2004 Tour de France Preview

Lance. Jan. Tyler. That is your podium in Paris.

I believe Lance can win six. That is not to say he is a greater champion than the other four who’ve won five – Anquetil, Merckx, Hinault and Indurain – but only to say he has focused on the Tour more solely than the others.

And if any man had won six Tours before Lance, then people would give him a much greater chance at winning and we’d have a more similar situation to last year when everybody believed Lance would win and we were treated to the most thrilling, competitive duel at the Tour since LeMond and Fignon in ’89.

Anquetil was beaten by Lucien Aimar in ’66 when he tried for six after sitting out the ’65 Tour won by Felice Gimondi.

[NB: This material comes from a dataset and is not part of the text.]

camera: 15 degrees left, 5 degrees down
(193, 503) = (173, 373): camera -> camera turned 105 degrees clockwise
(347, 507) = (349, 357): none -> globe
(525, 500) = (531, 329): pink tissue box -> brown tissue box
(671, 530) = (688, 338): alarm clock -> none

Merckx was beaten by Bernard Thevenet after being attacked by a spectator. Hinault was beaten by his own teammate, Greg LeMond, after a furious battle throughout the mountain stages.

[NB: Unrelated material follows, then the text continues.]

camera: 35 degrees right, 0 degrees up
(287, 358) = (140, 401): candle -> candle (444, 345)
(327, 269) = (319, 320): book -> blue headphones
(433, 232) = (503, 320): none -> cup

Indurain was beaten by Bjarne Riis in 1996, exactly one decade after Hinault’s quest for six Tours came to an end.

There is only one common thread in all these loses – time. Time caught Anquetil, Merckx, Hinault, and Indurain. When you think of winning five, you must be flawless for around 115 days of racing. To win six bumps that number up to about 138 days. That is five months of racing without hard crashes, sickness, flat tires a inopportune time or a million things that can go wrong.

If anyone can repudiate time’s grip on a would-be six-time winner, it is Mr. Lance Armstrong.